All of this exposed me to horses with issues that I had no way to help with. When I worked at the vet clinic I was given a horse named Romeo. He had quite severe navicular syndrome. Working with my talented farrier we got him sound by barefooting him at a time when barefoot was not a thing that was popular at all! In fact, circulation was restored to his foot and the bone remodeled (the large lesion actually filled in). In the process of working with Romeo I met Dave Siemens who used to travel with Mark Rashid. He blew my mind and found some serious issues in Romeo's neck, that once resolved, completely changed his personality. That was my introduction to alternative therapy and I was hooked!
I was certified as an equine massage therapist almost 20 years ago.
Then I discovered The Equine Touch and fully immersed myself in that training for about 3 years to become certified as a practitioner and then as an instructor. I was president of the US branch of the Equine Touch Association the first year it came into existence.
When I went as far as I could with ET and was starving for more, I ended up studying Biodynamic Craniosacral Therapy.
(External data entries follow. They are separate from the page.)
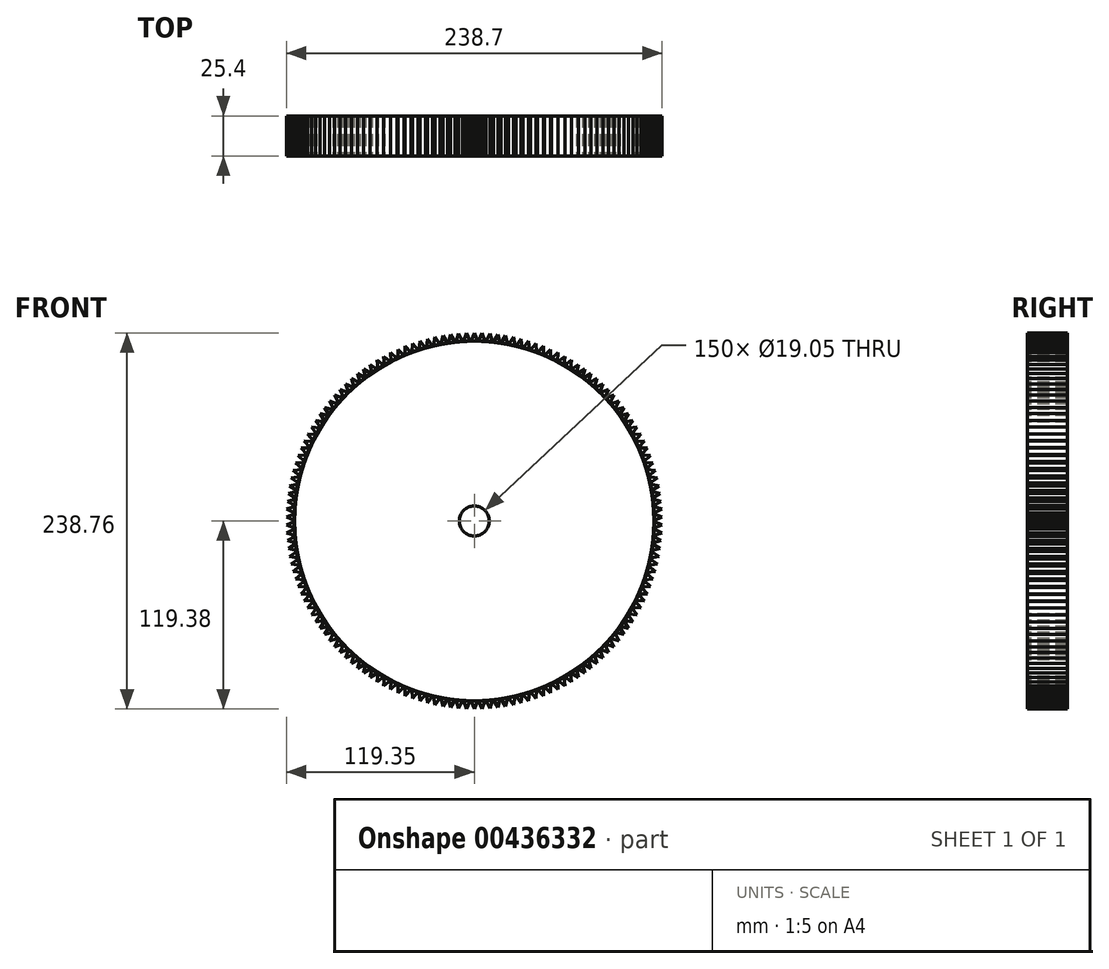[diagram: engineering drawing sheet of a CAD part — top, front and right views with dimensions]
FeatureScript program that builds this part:
annotation { "Feature Type Name" : "Feature", "Feature Type Description" : "" }
export const myFeature = defineFeature(function(context is Context, id is Id, definition is map)
    precondition{}
    {
        {
            var Q0;
            Q0=qCreatedBy(makeId("Front.planeOp"),FACE);
            var sketch = newSketch(context, id + "F0", { "sketchPlane" : qUnion([Q0])});
            skCircle(sketch, "E0", {"center": v(0, 0) * mm, "radius": 114.3 * mm});
            skCircle(sketch, "E1", {"center": v(0, 0) * mm, "radius": 9.53 * mm});
            skSolve(sketch);
        }
        {
            var Q0;
            Q0 = qSketchRegion(id + "F0", true);
            extrude(context, id + "F1", {"entities" : qUnion([Q0]), "endBound" : BoundingType.SYMMETRIC, "depth" : 25.4 * mm});
        }
        {
            var Q0;
            Q0=qCreatedBy(makeId("Right.planeOp"),FACE);
            var sketch = newSketch(context, id + "F2", { "sketchPlane" : qUnion([Q0])});
            skLineSegment(sketch, "E2", {"start": v(7.81, 0) * mm, "end": v(-18.62, 0) * mm});
            skSolve(sketch);
        }
        {
            var Q0;
            Q0=makeQuery(id+"F1.opExtrude","CAP_FACE",FACE,{"disambiguationData":[OSD([sQuery(id+"F0.wireOp",EDGE,"E0"),sQuery(id+"F0.wireOp",EDGE,"E1")])],"isStart":false});
            var sketch = newSketch(context, id + "F3", { "sketchPlane" : qUnion([Q0])});
            skLineSegment(sketch, "E3", {"start": v(0, 114.3) * mm, "end": v(0, 119.38) * mm});
            skLineSegment(sketch, "E4", {"start": v(0, 119.38) * mm, "end": v(-2.11, 114.28) * mm});
            skLineSegment(sketch, "E5", {"start": v(0, 119.38) * mm, "end": v(2.11, 114.28) * mm});
            skLineSegment(sketch, "E6", {"start": v(-2.11, 114.28) * mm, "end": v(2.11, 114.28) * mm});
            skSolve(sketch);
        }
        {
            var Q0;
            Q0 = qSketchRegion(id + "F3", true);
            extrude(context, id + "F4", {"entities" : qUnion([Q0]), "operationType" : NewBodyOperationType.ADD, "oppositeDirection" : true, "depth" : 25.4 * mm});
        }
        {
            var Q0;
            Q0=makeQuery(id+"F1.opExtrude","SWEPT_BODY",BODY,{"disambiguationData":[OSD([sQuery(id+"F0.wireOp",EDGE,"E0"),sQuery(id+"F0.wireOp",EDGE,"E1")])]});
            var Q1;
            Q1=sQuery(id+"F2.wireOp",EDGE,"E2");
            circularPattern(context, id + "F5", {"entities" : qUnion([Q0]), "axis" : qUnion([Q1]), "angle" : 360 * degree, "instanceCount" : 150, "equalSpace" : true});
        }
    });
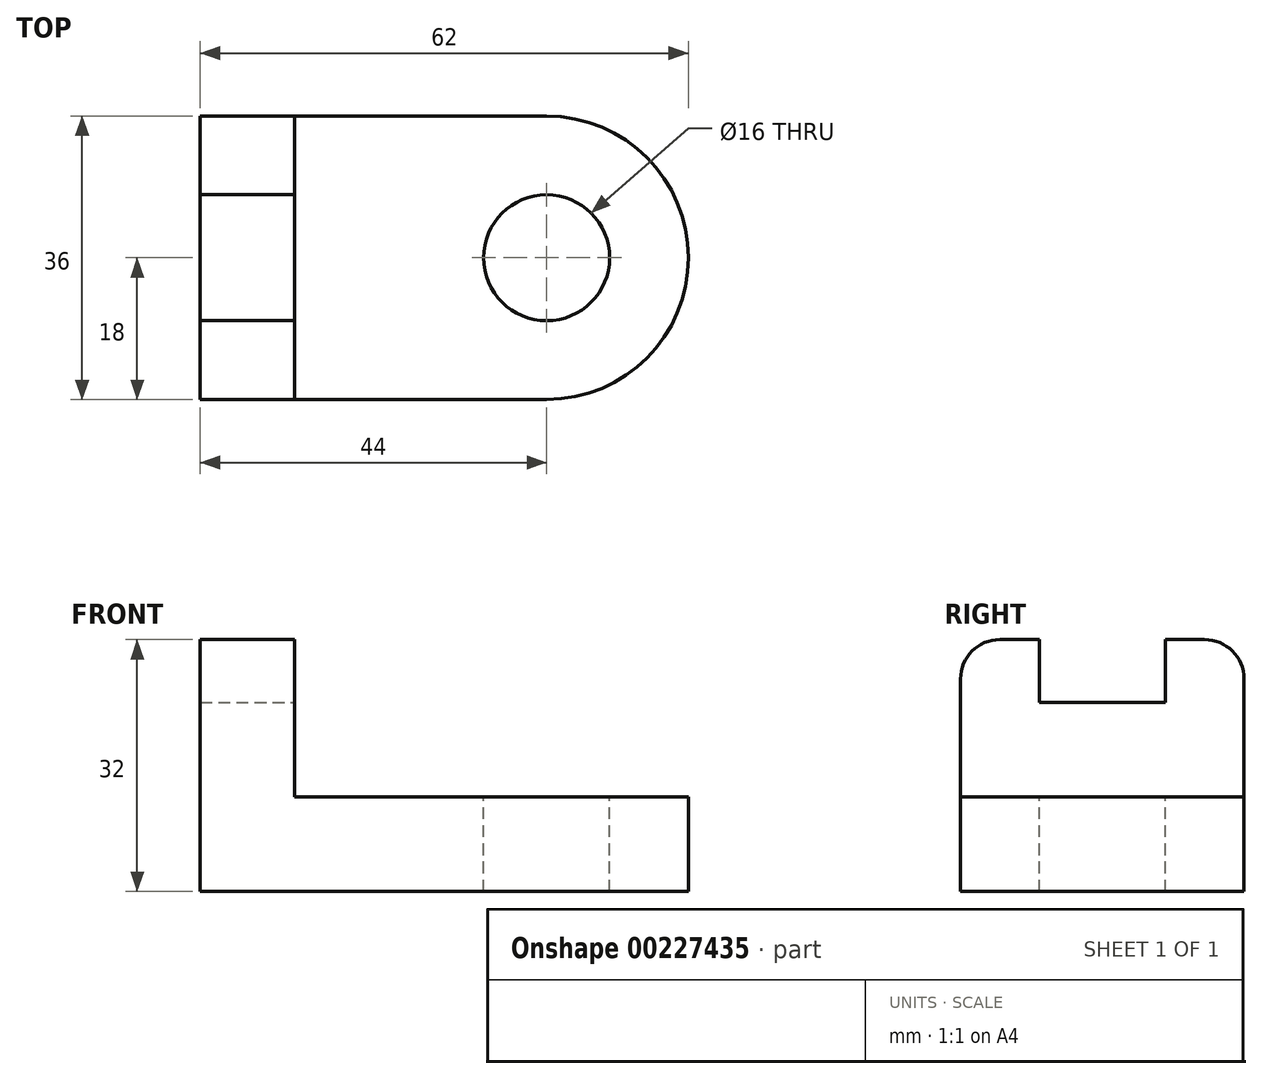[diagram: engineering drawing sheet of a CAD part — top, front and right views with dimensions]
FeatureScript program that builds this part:
annotation { "Feature Type Name" : "Feature", "Feature Type Description" : "" }
export const myFeature = defineFeature(function(context is Context, id is Id, definition is map)
    precondition{}
    {
        {
            var Q0;
            Q0=qCreatedBy(makeId("Top.planeOp"),FACE);
            var sketch = newSketch(context, id + "F0", { "sketchPlane" : qUnion([Q0])});
            skLineSegment(sketch, "E0.bottom", {"start": v(-44, 18) * mm, "end": v(18, 18) * mm});
            skLineSegment(sketch, "E0.top", {"start": v(-44, -18) * mm, "end": v(18, -18) * mm});
            skLineSegment(sketch, "E0.left", {"start": v(-44, 18) * mm, "end": v(-44, -18) * mm});
            skLineSegment(sketch, "E0.right", {"start": v(18, 18) * mm, "end": v(18, -18) * mm});
            skSolve(sketch);
        }
        {
            var Q0;
            Q0 = qSketchRegion(id + "F0", true);
            extrude(context, id + "F1", {"entities" : qUnion([Q0]), "depth" : 32 * mm});
        }
        {
            var Q0;
            Q0=makeQuery(id+"F1.opExtrude","SWEPT_FACE",FACE,{"disambiguationData":[OSD([sQuery(id+"F0.wireOp",EDGE,"E0.top")])]});
            var sketch = newSketch(context, id + "F2", { "sketchPlane" : qUnion([Q0])});
            skLineSegment(sketch, "E1.bottom", {"start": v(-32, 42) * mm, "end": v(28, 42) * mm});
            skLineSegment(sketch, "E1.top", {"start": v(-32, 12) * mm, "end": v(28, 12) * mm});
            skLineSegment(sketch, "E1.left", {"start": v(-32, 42) * mm, "end": v(-32, 12) * mm});
            skLineSegment(sketch, "E1.right", {"start": v(28, 42) * mm, "end": v(28, 12) * mm});
            skSolve(sketch);
        }
        {
            var Q0;
            Q0 = qSketchRegion(id + "F2", true);
            extrude(context, id + "F3", {"entities" : qUnion([Q0]), "operationType" : NewBodyOperationType.REMOVE, "endBound" : BoundingType.THROUGH_ALL, "oppositeDirection" : true, "depth" : 29.36 * mm});
        }
        {
            var Q0;
            Q0=makeQuery(id+"F3.boolean.opBoolean","COPY",FACE,{"derivedFrom":makeQuery(id+"F3.opExtrude","SWEPT_FACE",FACE,{"disambiguationData":[OSD([sQuery(id+"F2.wireOp",EDGE,"E1.top")])]})});
            var sketch = newSketch(context, id + "F4", { "sketchPlane" : qUnion([Q0])});
            skArc(sketch, "E2", {"start": v(0, -18) * mm, "mid": v(18, 0) * mm, "end": v(0, 18) * mm});
            skLineSegment(sketch, "E3", {"start": v(0, 28) * mm, "end": v(28, 28) * mm});
            skLineSegment(sketch, "E4", {"start": v(28, 28) * mm, "end": v(28, -28) * mm});
            skLineSegment(sketch, "E5", {"start": v(28, -28) * mm, "end": v(0, -28) * mm});
            skLineSegment(sketch, "E6", {"start": v(0, -28) * mm, "end": v(0, -18) * mm});
            skLineSegment(sketch, "E7", {"start": v(0, 28) * mm, "end": v(0, 18) * mm});
            skSolve(sketch);
        }
        {
            var Q0;
            Q0 = qSketchRegion(id + "F4", true);
            extrude(context, id + "F5", {"entities" : qUnion([Q0]), "operationType" : NewBodyOperationType.REMOVE, "endBound" : BoundingType.THROUGH_ALL, "oppositeDirection" : true, "depth" : 13.6 * mm});
        }
        {
            var Q0;
            Q0=makeQuery(id+"F3.boolean.opBoolean","COPY",FACE,{"derivedFrom":makeQuery(id+"F3.opExtrude","SWEPT_FACE",FACE,{"disambiguationData":[OSD([sQuery(id+"F2.wireOp",EDGE,"E1.left")])]})});
            var sketch = newSketch(context, id + "F6", { "sketchPlane" : qUnion([Q0])});
            skLineSegment(sketch, "E8.bottom", {"start": v(-8, 36) * mm, "end": v(8, 36) * mm});
            skLineSegment(sketch, "E8.top", {"start": v(-8, 24) * mm, "end": v(8, 24) * mm});
            skLineSegment(sketch, "E8.left", {"start": v(-8, 36) * mm, "end": v(-8, 24) * mm});
            skLineSegment(sketch, "E8.right", {"start": v(8, 36) * mm, "end": v(8, 24) * mm});
            skSolve(sketch);
        }
        {
            var Q0;
            Q0 = qSketchRegion(id + "F6", true);
            extrude(context, id + "F7", {"entities" : qUnion([Q0]), "operationType" : NewBodyOperationType.REMOVE, "endBound" : BoundingType.THROUGH_ALL, "oppositeDirection" : true, "depth" : 22.04 * mm});
        }
        {
            var Q0;
            Q0=makeQuery(id+"F3.boolean.opBoolean","COPY",FACE,{"derivedFrom":makeQuery(id+"F3.opExtrude","SWEPT_FACE",FACE,{"disambiguationData":[OSD([sQuery(id+"F2.wireOp",EDGE,"E1.top")])]})});
            var sketch = newSketch(context, id + "F8", { "sketchPlane" : qUnion([Q0])});
            skCircle(sketch, "E9", {"center": v(0, 0) * mm, "radius": 8 * mm});
            skSolve(sketch);
        }
        {
            var Q0;
            Q0 = qSketchRegion(id + "F8", true);
            extrude(context, id + "F9", {"entities" : qUnion([Q0]), "operationType" : NewBodyOperationType.REMOVE, "endBound" : BoundingType.THROUGH_ALL, "oppositeDirection" : true, "depth" : 22.58 * mm});
        }
        {
            var Q0;
            Q0=makeQuery(id+"F1.opExtrude","CAP_EDGE",EDGE,{"disambiguationData":[OSD([sQuery(id+"F0.wireOp",EDGE,"E0.bottom")])],"isStart":false});
            var Q1;
            Q1=makeQuery(id+"F1.opExtrude","CAP_EDGE",EDGE,{"disambiguationData":[OSD([sQuery(id+"F0.wireOp",EDGE,"E0.top")])],"isStart":false});
            fillet(context, id + "F10", {"entities" : qUnion([Q0, Q1]), "radius" : 5 * mm, "tangentPropagation" : true, "allowEdgeOverflow" : false});
        }
    });
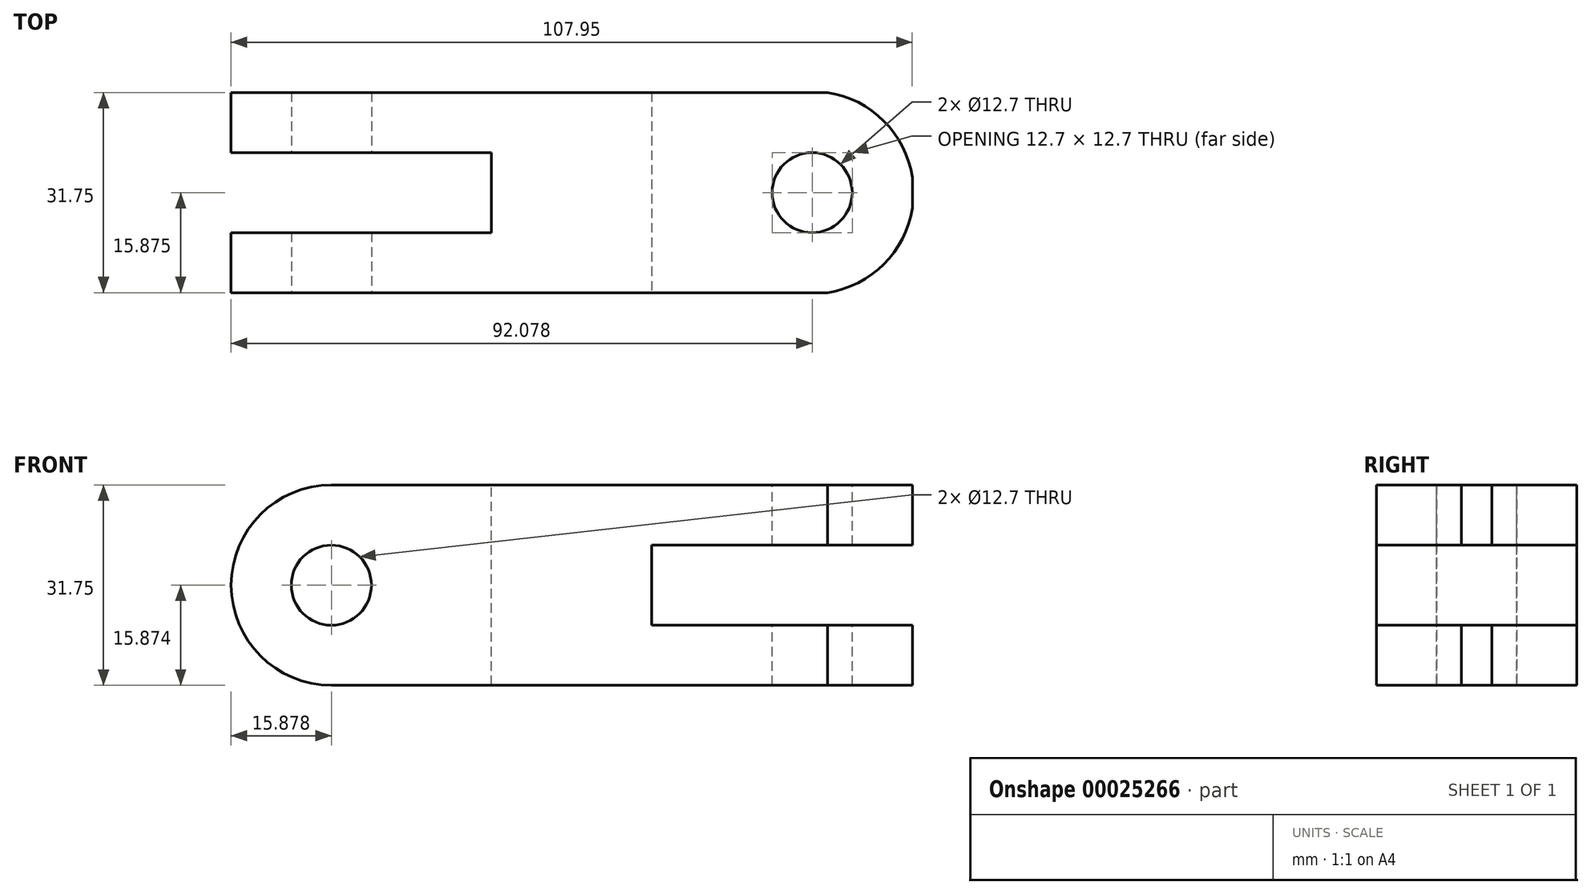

I did a 2.5 year training for working on people, followed by another year and half studying polarity therapy.
Throughout this time I studied extensively with Carol Welch (Biosomatic Movement Education) - also working with people.
All of the study I did on the human side was so that I could go in depth enough to satisfy my busy mind.
I traveled and taught Equine Touch, worked as a professional equine body worker for about 10 years. Then we got our place here in Fruita and I started taking horses in for rehab. It was the rehab work that helped me understand how to really get a horse sound. How to create my own thing inspired by all of these modalities. That's what I'll share here.